Exercise prompt
Transcribe the records in their entirety, exactly as given.

Available data START

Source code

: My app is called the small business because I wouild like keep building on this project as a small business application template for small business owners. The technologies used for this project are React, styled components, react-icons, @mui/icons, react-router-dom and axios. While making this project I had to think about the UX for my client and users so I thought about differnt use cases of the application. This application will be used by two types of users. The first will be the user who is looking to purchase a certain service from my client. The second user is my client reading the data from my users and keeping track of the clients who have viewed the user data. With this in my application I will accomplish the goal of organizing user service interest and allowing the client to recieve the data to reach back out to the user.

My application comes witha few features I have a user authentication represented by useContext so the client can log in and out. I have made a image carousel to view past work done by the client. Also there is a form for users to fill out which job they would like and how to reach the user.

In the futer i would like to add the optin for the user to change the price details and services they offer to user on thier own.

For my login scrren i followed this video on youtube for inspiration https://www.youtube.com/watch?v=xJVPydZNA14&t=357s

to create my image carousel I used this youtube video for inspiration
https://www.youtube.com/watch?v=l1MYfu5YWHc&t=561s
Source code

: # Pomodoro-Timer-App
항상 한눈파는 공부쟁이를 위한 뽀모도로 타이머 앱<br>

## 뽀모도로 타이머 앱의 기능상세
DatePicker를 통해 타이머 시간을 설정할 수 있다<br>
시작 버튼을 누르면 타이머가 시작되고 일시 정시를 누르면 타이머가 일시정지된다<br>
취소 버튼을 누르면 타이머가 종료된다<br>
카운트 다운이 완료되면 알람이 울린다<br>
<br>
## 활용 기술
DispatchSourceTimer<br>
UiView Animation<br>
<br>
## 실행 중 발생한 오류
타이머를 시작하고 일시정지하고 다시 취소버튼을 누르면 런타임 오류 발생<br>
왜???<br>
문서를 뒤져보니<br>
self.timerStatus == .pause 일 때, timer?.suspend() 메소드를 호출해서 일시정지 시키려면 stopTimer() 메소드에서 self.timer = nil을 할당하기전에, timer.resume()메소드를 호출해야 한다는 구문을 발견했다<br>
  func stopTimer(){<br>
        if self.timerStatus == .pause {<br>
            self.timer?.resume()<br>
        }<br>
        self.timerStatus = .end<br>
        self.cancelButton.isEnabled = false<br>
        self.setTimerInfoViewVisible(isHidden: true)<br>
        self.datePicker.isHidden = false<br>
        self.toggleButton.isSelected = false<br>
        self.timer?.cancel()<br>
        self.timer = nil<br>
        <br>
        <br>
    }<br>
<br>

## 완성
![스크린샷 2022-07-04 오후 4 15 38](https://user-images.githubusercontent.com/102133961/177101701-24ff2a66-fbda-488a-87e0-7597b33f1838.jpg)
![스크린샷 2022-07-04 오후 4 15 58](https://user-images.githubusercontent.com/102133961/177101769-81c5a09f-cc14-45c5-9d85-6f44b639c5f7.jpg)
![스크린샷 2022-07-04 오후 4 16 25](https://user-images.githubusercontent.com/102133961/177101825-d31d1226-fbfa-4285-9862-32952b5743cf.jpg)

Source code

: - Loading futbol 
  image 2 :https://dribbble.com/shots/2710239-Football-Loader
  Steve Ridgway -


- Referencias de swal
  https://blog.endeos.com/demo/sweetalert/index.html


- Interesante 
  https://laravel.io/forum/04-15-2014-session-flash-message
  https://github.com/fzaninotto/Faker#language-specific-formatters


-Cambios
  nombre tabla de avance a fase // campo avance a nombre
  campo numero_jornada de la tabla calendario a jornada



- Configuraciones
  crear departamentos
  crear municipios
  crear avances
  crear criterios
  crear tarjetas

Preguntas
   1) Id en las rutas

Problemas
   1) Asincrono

Available data END

The answer
Source code

: My app is called the small business because I wouild like keep building on this project as a small business application template for small business owners. The technologies used for this project are React, styled components, react-icons, @mui/icons, react-router-dom and axios. While making this project I had to think about the UX for my client and users so I thought about differnt use cases of the application. This application will be used by two types of users. The first will be the user who is looking to purchase a certain service from my client. The second user is my client reading the data from my users and keeping track of the clients who have viewed the user data. With this in my application I will accomplish the goal of organizing user service interest and allowing the client to recieve the data to reach back out to the user.

My application comes witha few features I have a user authentication represented by useContext so the client can log in and out. I have made a image carousel to view past work done by the client. Also there is a form for users to fill out which job they would like and how to reach the user.

In the futer i would like to add the optin for the user to change the price details and services they offer to user on thier own.

For my login scrren i followed this video on youtube for inspiration https://www.youtube.com/watch?v=xJVPydZNA14&t=357s

to create my image carousel I used this youtube video for inspiration
https://www.youtube.com/watch?v=l1MYfu5YWHc&t=561s
Source code

: # Pomodoro-Timer-App
항상 한눈파는 공부쟁이를 위한 뽀모도로 타이머 앱<br>

## 뽀모도로 타이머 앱의 기능상세
DatePicker를 통해 타이머 시간을 설정할 수 있다<br>
시작 버튼을 누르면 타이머가 시작되고 일시 정시를 누르면 타이머가 일시정지된다<br>
취소 버튼을 누르면 타이머가 종료된다<br>
카운트 다운이 완료되면 알람이 울린다<br>
<br>
## 활용 기술
DispatchSourceTimer<br>
UiView Animation<br>
<br>
## 실행 중 발생한 오류
타이머를 시작하고 일시정지하고 다시 취소버튼을 누르면 런타임 오류 발생<br>
왜???<br>
문서를 뒤져보니<br>
self.timerStatus == .pause 일 때, timer?.suspend() 메소드를 호출해서 일시정지 시키려면 stopTimer() 메소드에서 self.timer = nil을 할당하기전에, timer.resume()메소드를 호출해야 한다는 구문을 발견했다<br>
  func stopTimer(){<br>
        if self.timerStatus == .pause {<br>
            self.timer?.resume()<br>
        }<br>
        self.timerStatus = .end<br>
        self.cancelButton.isEnabled = false<br>
        self.setTimerInfoViewVisible(isHidden: true)<br>
        self.datePicker.isHidden = false<br>
        self.toggleButton.isSelected = false<br>
        self.timer?.cancel()<br>
        self.timer = nil<br>
        <br>
        <br>
    }<br>
<br>

## 완성
![스크린샷 2022-07-04 오후 4 15 38](https://user-images.githubusercontent.com/102133961/177101701-24ff2a66-fbda-488a-87e0-7597b33f1838.jpg)
![스크린샷 2022-07-04 오후 4 15 58](https://user-images.githubusercontent.com/102133961/177101769-81c5a09f-cc14-45c5-9d85-6f44b639c5f7.jpg)
![스크린샷 2022-07-04 오후 4 16 25](https://user-images.githubusercontent.com/102133961/177101825-d31d1226-fbfa-4285-9862-32952b5743cf.jpg)

Source code

: - Loading futbol 
  image 2 :https://dribbble.com/shots/2710239-Football-Loader
  Steve Ridgway -


- Referencias de swal
  https://blog.endeos.com/demo/sweetalert/index.html


- Interesante 
  https://laravel.io/forum/04-15-2014-session-flash-message
  https://github.com/fzaninotto/Faker#language-specific-formatters


-Cambios
  nombre tabla de avance a fase // campo avance a nombre
  campo numero_jornada de la tabla calendario a jornada



- Configuraciones
  crear departamentos
  crear municipios
  crear avances
  crear criterios
  crear tarjetas

Preguntas
   1) Id en las rutas

Problemas
   1) Asincrono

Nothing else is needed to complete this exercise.